_RECORDED INFORMATION_
********************
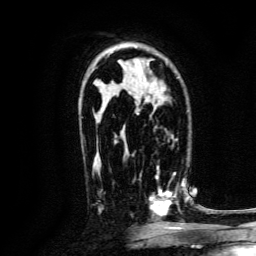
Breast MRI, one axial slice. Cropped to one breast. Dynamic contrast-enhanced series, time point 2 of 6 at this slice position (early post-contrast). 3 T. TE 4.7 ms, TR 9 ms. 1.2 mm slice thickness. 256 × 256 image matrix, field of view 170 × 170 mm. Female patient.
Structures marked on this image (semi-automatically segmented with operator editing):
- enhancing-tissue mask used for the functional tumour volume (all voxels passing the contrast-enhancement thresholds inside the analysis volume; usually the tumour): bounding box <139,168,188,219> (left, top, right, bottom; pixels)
********************
_THE PROBLEM_
Any picture in the material is to be dropped; the rest is repeated exactly.

_OUTPUT FOR THIS EXERCISE_
Breast MRI, one axial slice. Cropped to one breast. Dynamic contrast-enhanced series, time point 2 of 6 at this slice position (early post-contrast). 3 T. TE 4.7 ms, TR 9 ms. 1.2 mm slice thickness. 256 × 256 image matrix, field of view 170 × 170 mm. Female patient.
Structures marked on this image (semi-automatically segmented with operator editing):
- enhancing-tissue mask used for the functional tumour volume (all voxels passing the contrast-enhancement thresholds inside the analysis volume; usually the tumour): bounding box <139,168,188,219> (left, top, right, bottom; pixels)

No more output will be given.